Moshe Weitzman wrote:
about #4. I'd like for user variables to be loaded into the $user object so that we don't go to the DB for them multiple times on a page view. For example, lets say we invent a user pref called 'show signatures' and I set that to FALSE because I am on a low bandwidth connection. I would not want a variable_get('show signatures') to hit the DB every time we show a node or comment. maybe a static cache would solve this.
Umm, doesn't variable_get() only hit the database the _first_ time the variable is requested on a page? After that, it's in the global $conf, isn't it? In general, I think it makes sense to keep user variables in user-related tables, *not* in the {variables} table. ..chrisxj
On 30 Nov 2005, at 7:36 PM, Chris Johnson wrote:
Moshe Weitzman wrote:
about #4. I'd like for user variables to be loaded into the $user object so that we don't go to the DB for them multiple times on a page view. For example, lets say we invent a user pref called 'show signatures' and I set that to FALSE because I am on a low bandwidth connection. I would not want a variable_get('show signatures') to hit the DB every time we show a node or comment. maybe a static cache would solve this.
Umm, doesn't variable_get() only hit the database the _first_ time the variable is requested on a page? After that, it's in the global $conf, isn't it?
In general, I think it makes sense to keep user variables in user- related tables, *not* in the {variables} table.
This is only for places where we want to override the defaults specified by the system. Like for instance whether or not to display tinymce, the user's frontpage (if that's customisable), the user's theme (if that's customisable). So that every time we want to use (say) the site_frontpage variable, we don't have to explicitly code and check for the different kinds of overrides. We could put the user's variables in the user table, and variable_get needs to know how to check variables for different domains. I don't like the 'data' field. It's great if you are doing fast development, but what happens when (in recent memory), we disable comment paging on drupal.org, and the interface element to configure that has been removed. You'd need to open up every user object and unset that, and then save it back to the database. With that in the variables table, it would be a single line of sql. SO what happens when you stop a theme that some people had as a default.? With these variables (not properties) in the variables table, we can control stuff like this. -- Adrian Rossouw Drupal developer and Bryght Guy http://drupal.org | http://bryght.com
Chris Johnson wrote:
Moshe Weitzman wrote:
about #4. I'd like for user variables to be loaded into the $user object so that we don't go to the DB for them multiple times on a page view. For example, lets say we invent a user pref called 'show signatures' and I set that to FALSE because I am on a low bandwidth connection. I would not want a variable_get('show signatures') to hit the DB every time we show a node or comment. maybe a static cache would solve this.

> DATASET SECTION
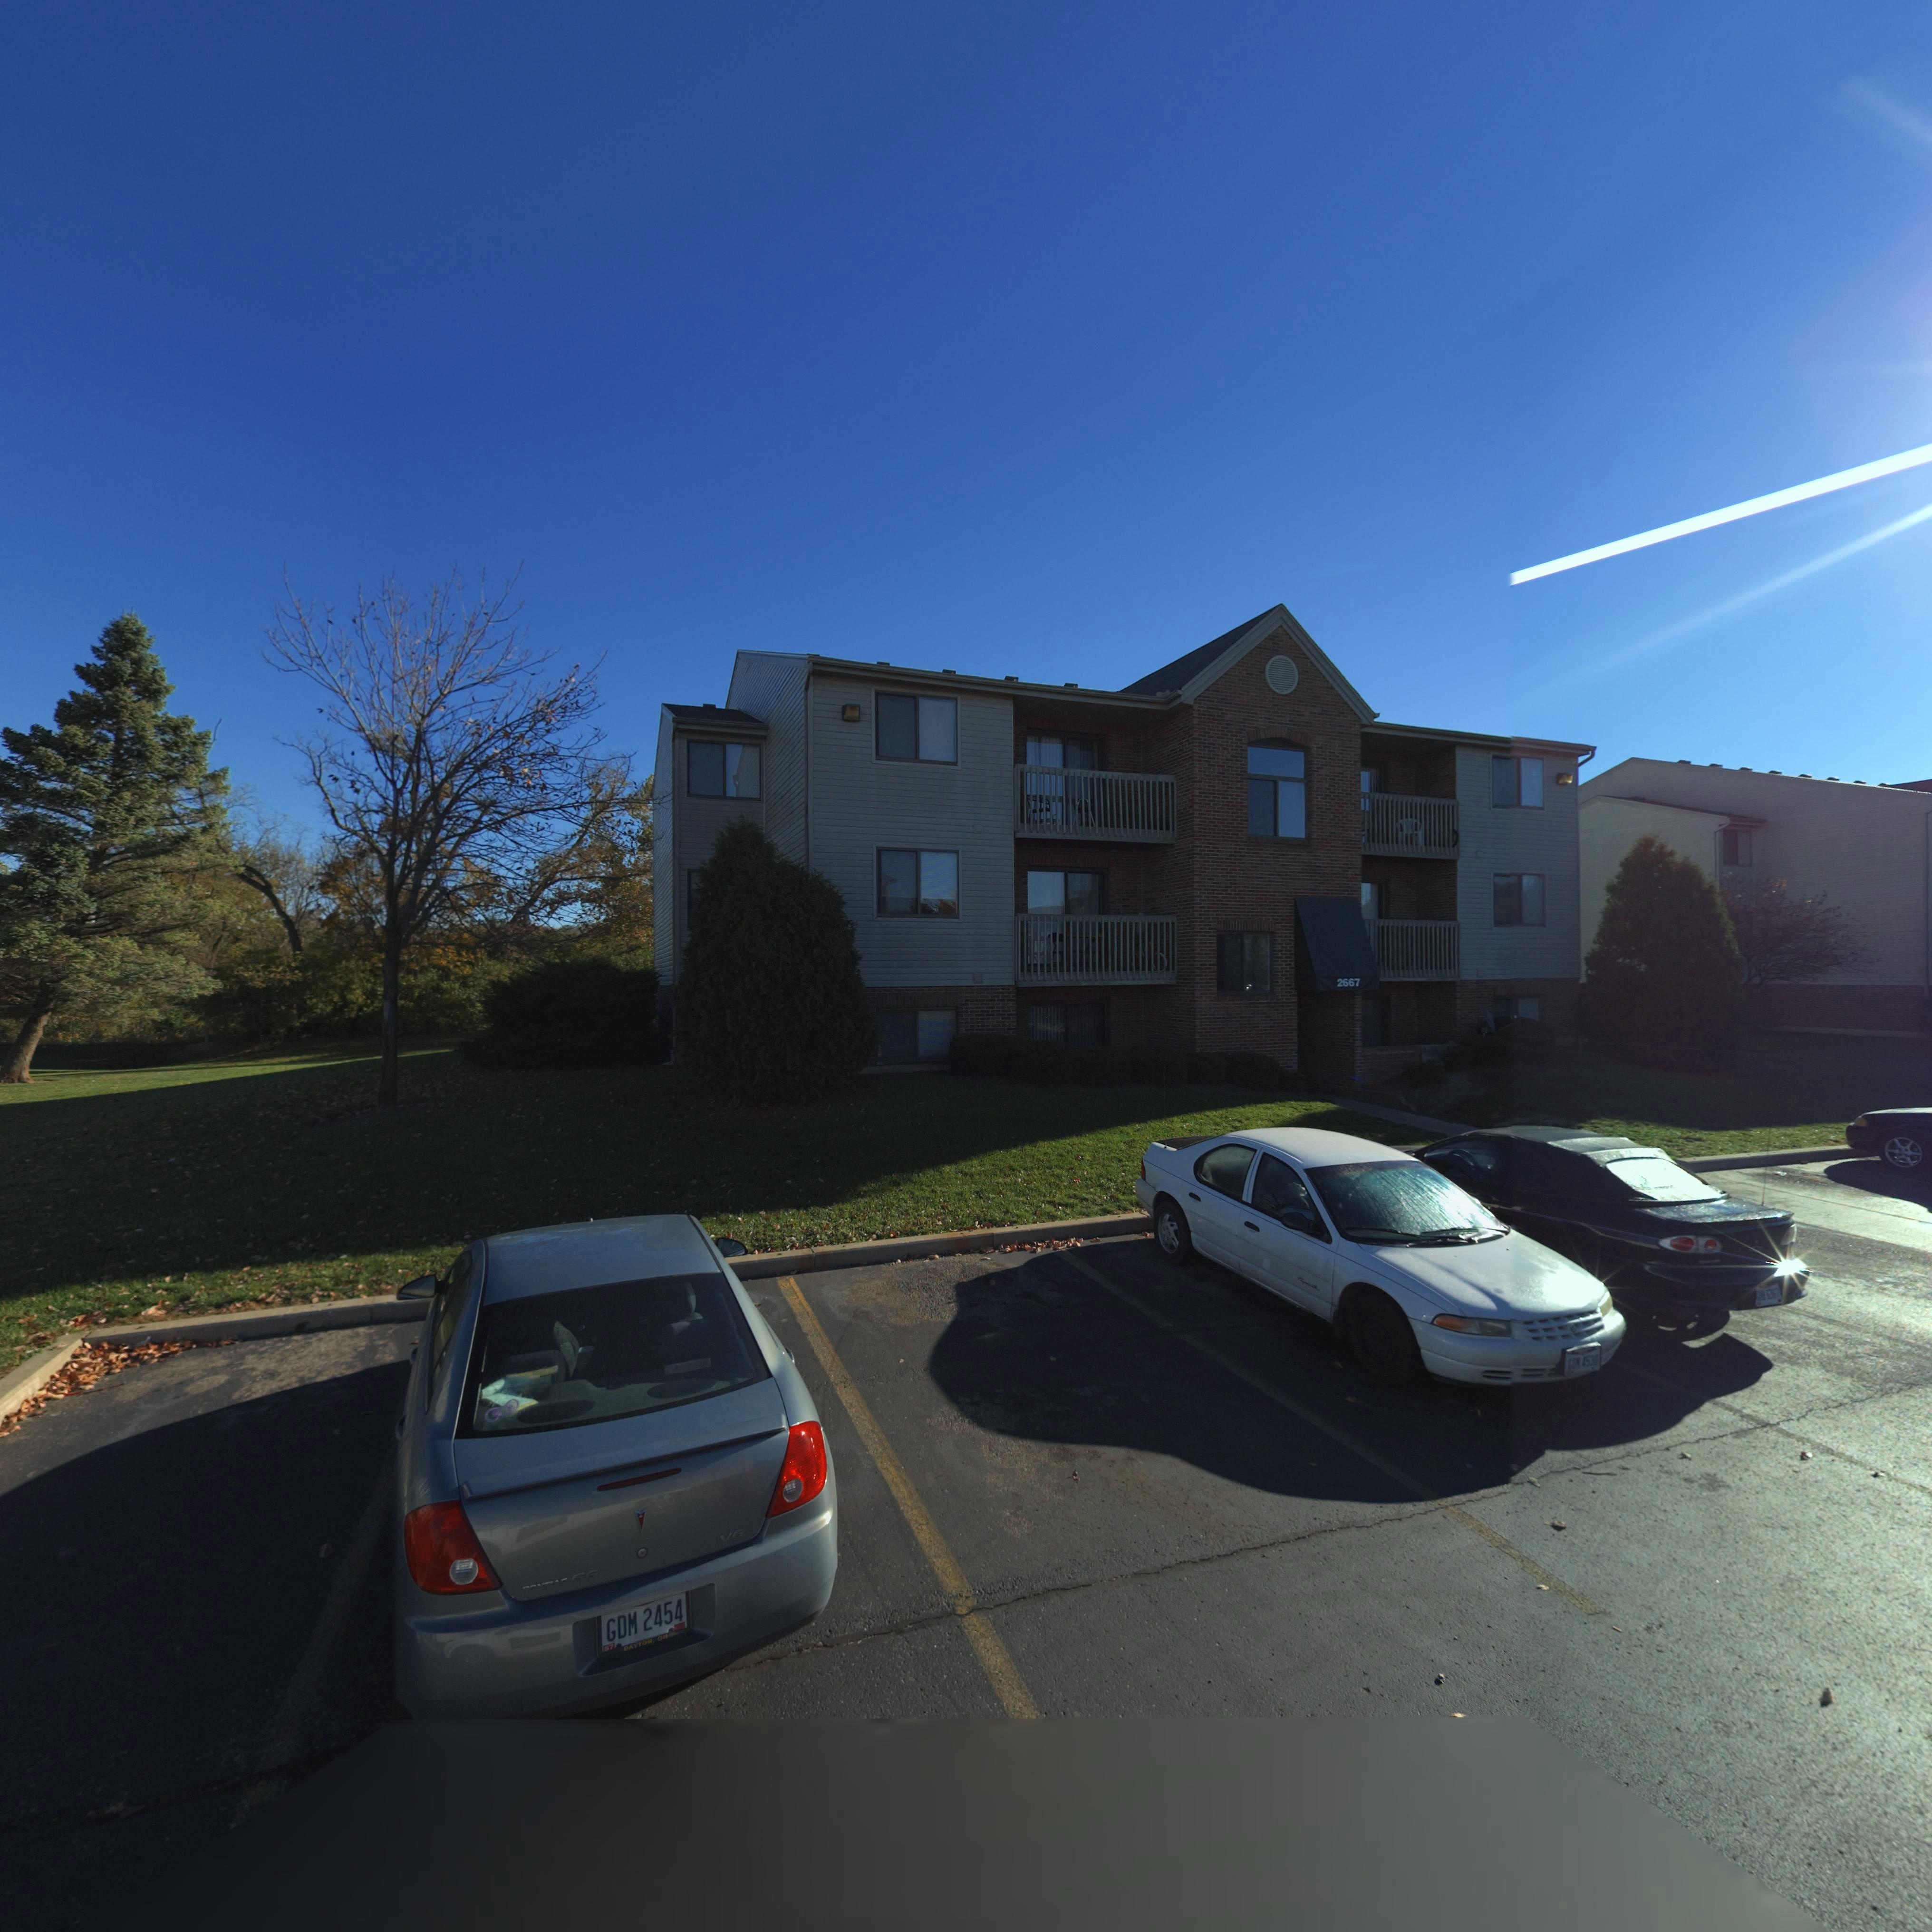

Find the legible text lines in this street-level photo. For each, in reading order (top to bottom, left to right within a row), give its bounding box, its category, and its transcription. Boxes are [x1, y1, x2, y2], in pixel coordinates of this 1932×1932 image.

> TASK TO COMPLETE
Copy out the full mailing-list thread on storing user variables, word for word and in its original order.

> ANSWER IN FULL
Moshe Weitzman wrote:
about #4. I'd like for user variables to be loaded into the $user object so that we don't go to the DB for them multiple times on a page view. For example, lets say we invent a user pref called 'show signatures' and I set that to FALSE because I am on a low bandwidth connection. I would not want a variable_get('show signatures') to hit the DB every time we show a node or comment. maybe a static cache would solve this.
Umm, doesn't variable_get() only hit the database the _first_ time the variable is requested on a page? After that, it's in the global $conf, isn't it? In general, I think it makes sense to keep user variables in user-related tables, *not* in the {variables} table. ..chrisxj
On 30 Nov 2005, at 7:36 PM, Chris Johnson wrote:
Moshe Weitzman wrote:
about #4. I'd like for user variables to be loaded into the $user object so that we don't go to the DB for them multiple times on a page view. For example, lets say we invent a user pref called 'show signatures' and I set that to FALSE because I am on a low bandwidth connection. I would not want a variable_get('show signatures') to hit the DB every time we show a node or comment. maybe a static cache would solve this.
Umm, doesn't variable_get() only hit the database the _first_ time the variable is requested on a page? After that, it's in the global $conf, isn't it?
In general, I think it makes sense to keep user variables in user- related tables, *not* in the {variables} table.
This is only for places where we want to override the defaults specified by the system. Like for instance whether or not to display tinymce, the user's frontpage (if that's customisable), the user's theme (if that's customisable). So that every time we want to use (say) the site_frontpage variable, we don't have to explicitly code and check for the different kinds of overrides. We could put the user's variables in the user table, and variable_get needs to know how to check variables for different domains. I don't like the 'data' field. It's great if you are doing fast development, but what happens when (in recent memory), we disable comment paging on drupal.org, and the interface element to configure that has been removed. You'd need to open up every user object and unset that, and then save it back to the database. With that in the variables table, it would be a single line of sql. SO what happens when you stop a theme that some people had as a default.? With these variables (not properties) in the variables table, we can control stuff like this. -- Adrian Rossouw Drupal developer and Bryght Guy http://drupal.org | http://bryght.com
Chris Johnson wrote:
Moshe Weitzman wrote:
about #4. I'd like for user variables to be loaded into the $user object so that we don't go to the DB for them multiple times on a page view. For example, lets say we invent a user pref called 'show signatures' and I set that to FALSE because I am on a low bandwidth connection. I would not want a variable_get('show signatures') to hit the DB every time we show a node or comment. maybe a static cache would solve this.